Unable to conceive their own child, Clem and Josh allow their longing for a family dictate their actions without regard for the welfare of and consequences for others around them.
These others include surrogate mother Lakshmi in India, Salma Hoque skilfully managing wide-ranging shifts of emotions, and Philip Goldacre's touching portrayal of Clem's cantankerous, stroke-stricken, trade unionist father who nevertheless sticks to his socialist values.
Many would regard the situation of the London couple (Justine Mitchell and Jonathan McGuinness) as a first world problem, motivated by dubiously selfish concerns. Unlike the Sex Pistols' song of the same title, the problem and solution is not forced on Clem.
Scientific advance is now a gateway to unprecedented arrangements and Franzmann's play examines where respect for our own and other people's bodies begins and ends.
It also poses the question about what personal fulfilment in our advanced technological age should mean.
The play provides a skilful framework for these questions and issues with a poignant fantasy as a dramatic device. Clem meets and speaks with the unborn child, a young woman of 16 years in a sure-footed, striking performance by Hannah Rae.

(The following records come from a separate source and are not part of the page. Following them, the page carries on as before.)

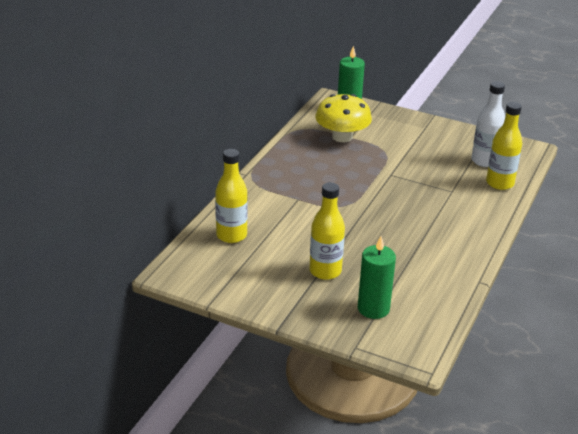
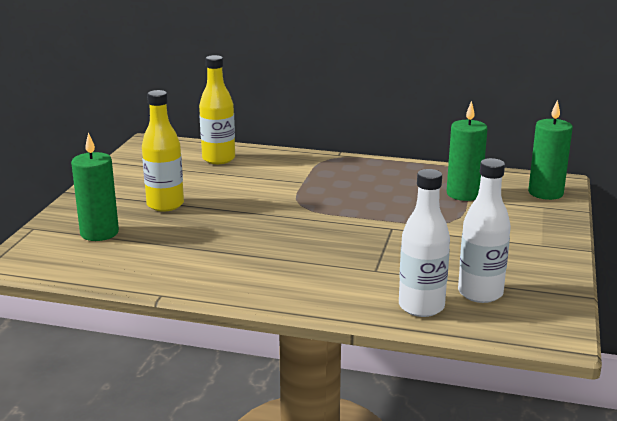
camera: 80 degrees right, 10 degrees down
(342, 137) = (463, 194): yellow mushroom -> green candle
(500, 183) = (421, 307): yellow bottle -> white bottle

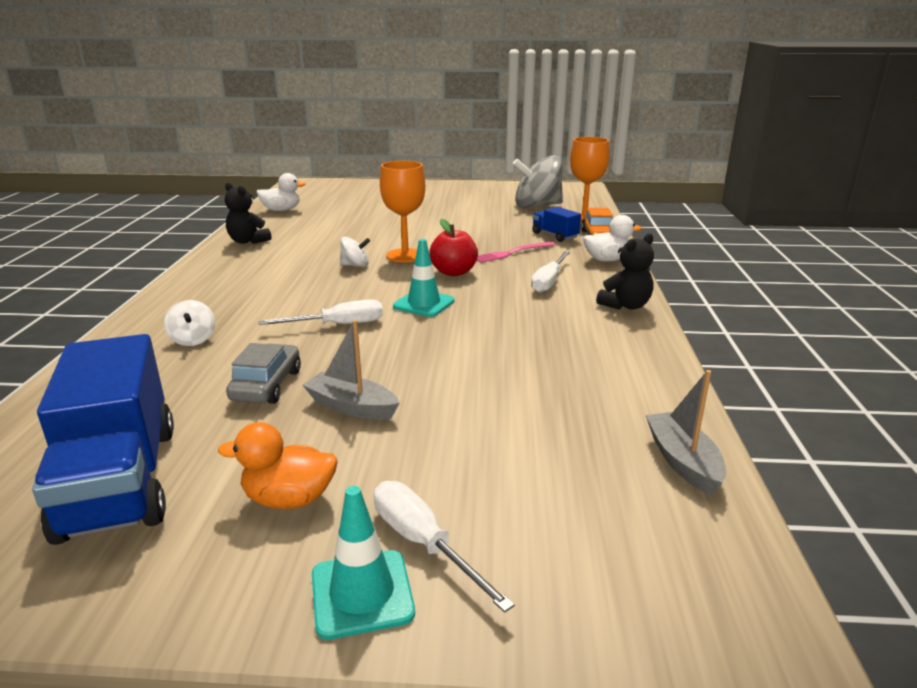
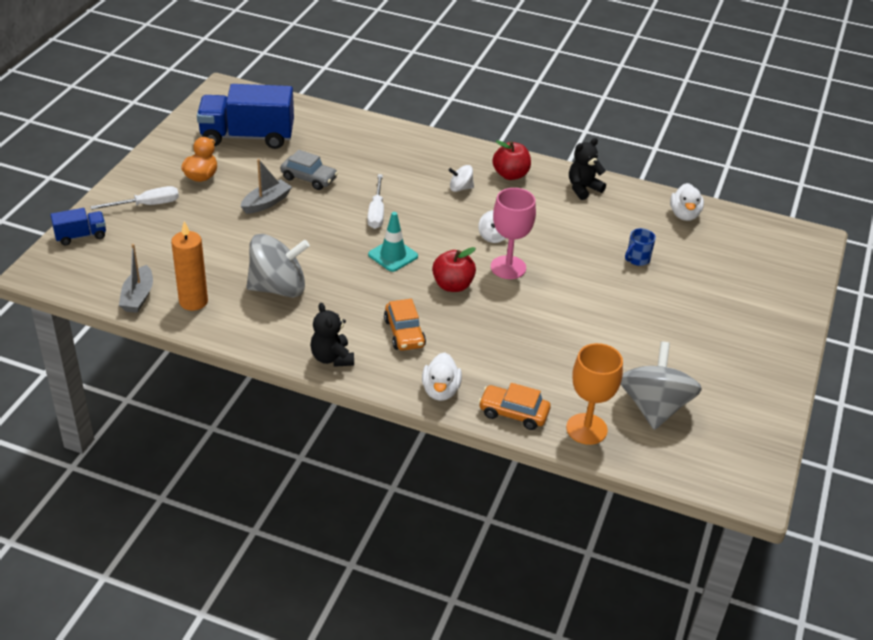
camera: 105 degrees right, 15 degrees up
(193, 339) = (386, 157): white spinning top -> white spinning top (460, 188)
(227, 270) = (510, 175): none -> red apple
(359, 219) = (637, 259): none -> blue mug
(362, 593) = (133, 186): turquoise traffic cone -> none
(405, 255) = (508, 267): orange goblet -> pink goblet
(512, 253) = (488, 334): pink fork -> none
(545, 355) = (278, 288): none -> grey spinning top
(549, 282) = (404, 333): white screwdriver -> orange car
(555, 236) = (530, 381): blue truck -> blue truck (81, 236)
(637, 408) = (193, 301): none -> orange candle
(683, 461) = (138, 297): grey boat -> grey boat turned 90 degrees clockwise

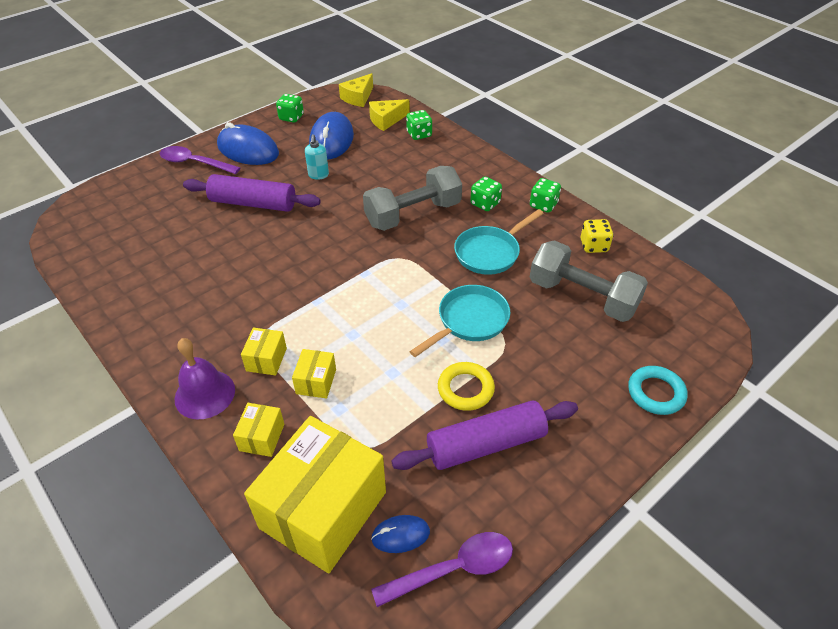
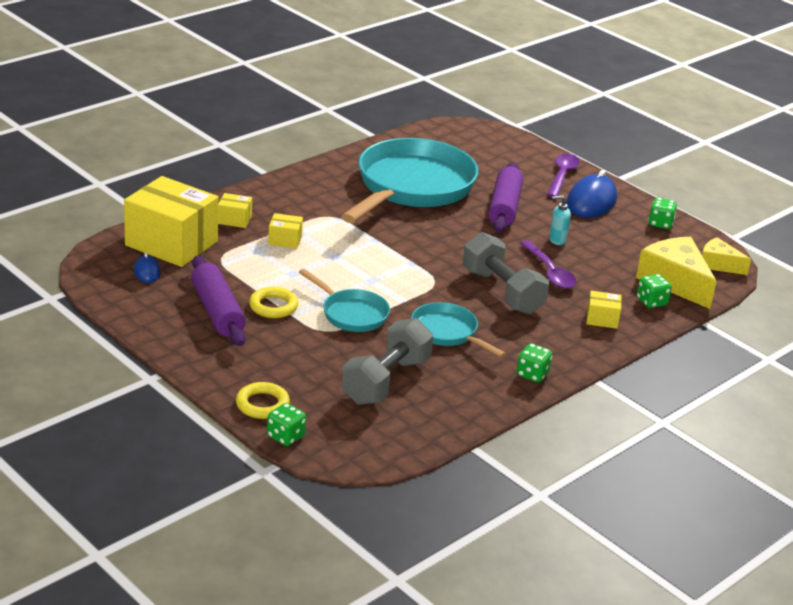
camera: 85 degrees right, 15 degrees down
(201, 268) = (412, 187): none -> turquoise pan
(205, 394) = (275, 196): purple bell -> none
(266, 359) = (308, 219): yellow box -> yellow box (602, 319)
(331, 140) = (623, 247): blue mouse -> none
(386, 120) = (675, 281): yellow cheese -> yellow cheese, size x1.70
(453, 569) = (118, 291): purple spoon -> purple spoon (549, 272)
(485, 203) = (528, 336): green dice -> green dice (286, 437)
(594, 246) = (465, 399): yellow dice -> none
(656, 393) = (262, 404): turquoise ring -> yellow ring

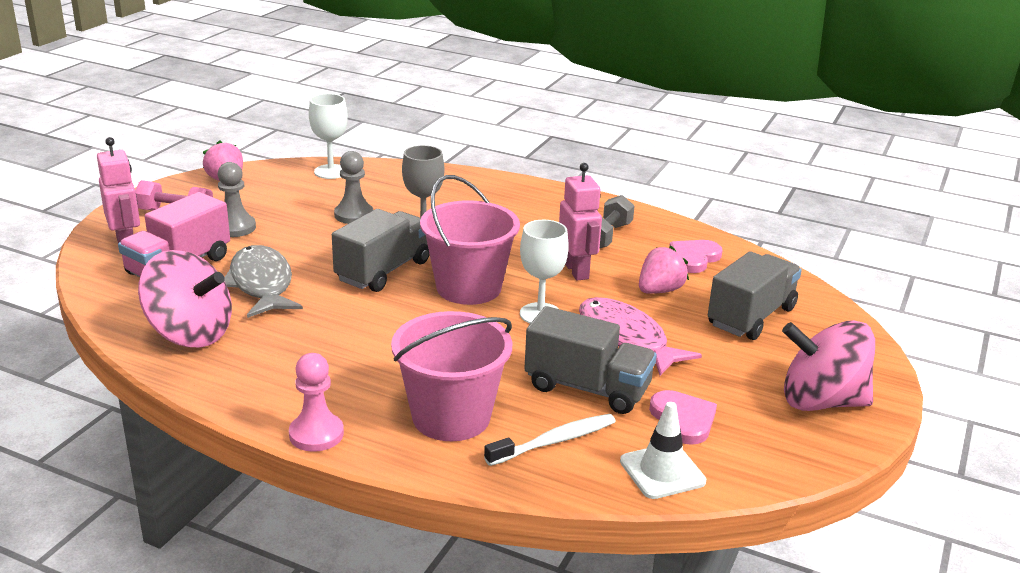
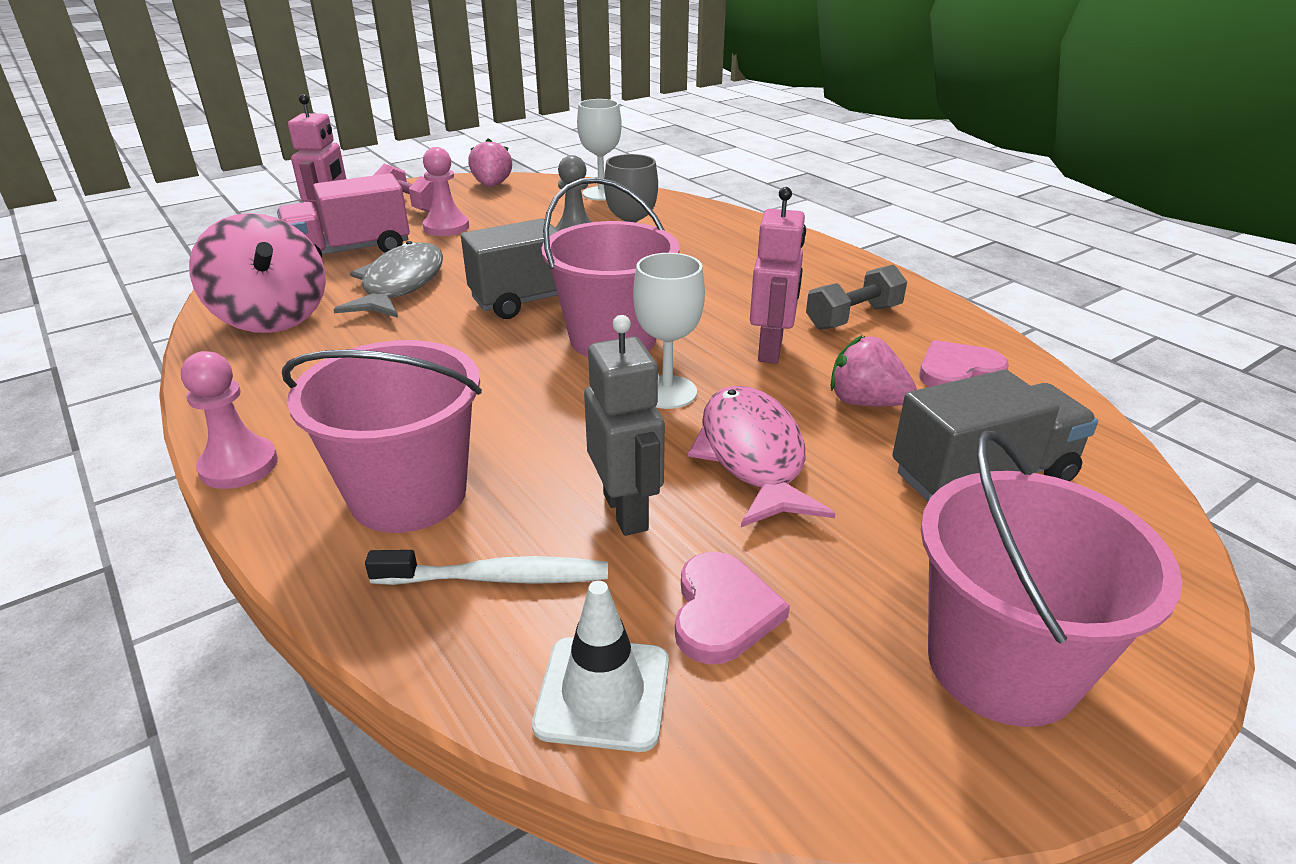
camera: 30 degrees right, 5 degrees up
(235, 227) = (446, 227): grey pawn -> pink pawn
(587, 388) = (626, 511): grey truck -> grey robot
(659, 290) = (865, 402): pink strawberry -> pink strawberry turned 135 degrees counterclockwise
(821, 401) = (1002, 665): pink spinning top -> pink bucket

This daughter can cross psychic and physical boundaries, moving from Clem's English house to the dormitory of the surrogate Indian mother. The child becomes like an inverse ghost of Hamlet's father, also a victim of other people's actions, but looking to the family's future instead of the past.
Within such an emotionally overwrought situation, there is nevertheless state intervention, counterbalancing the illusion that our deepest desires, consumerism and the market are the only factors in a seemingly endless case of supply and demand.
Director Jude Christian, designer Gabriella Slade with Joshua Pharo on lighting convincingly stage digital connectivity enabling clear changes of scene and context in a fast-moving plot.
Slade's beige softwood set with sliding doors makes for an effective contemporary backdrop with a round window smoothly transforming into a screen with videos created by Meghna Gupta.
However the play at 90 minutes, despite cuts to the published text, does seem overlong. There is also some clunky dialogue and the final pay off felt confusing, but Franzmann does have the ability to spring surprises and drive the story forward.
The affluence of Clem and Joshua's life, the exploitation of the less advantaged at home and abroad, fertility, loss, and motherhood are all deftly handled. It's an amber/green light for a compelling tale which impressively mines the social and emotional implications of surrogacy.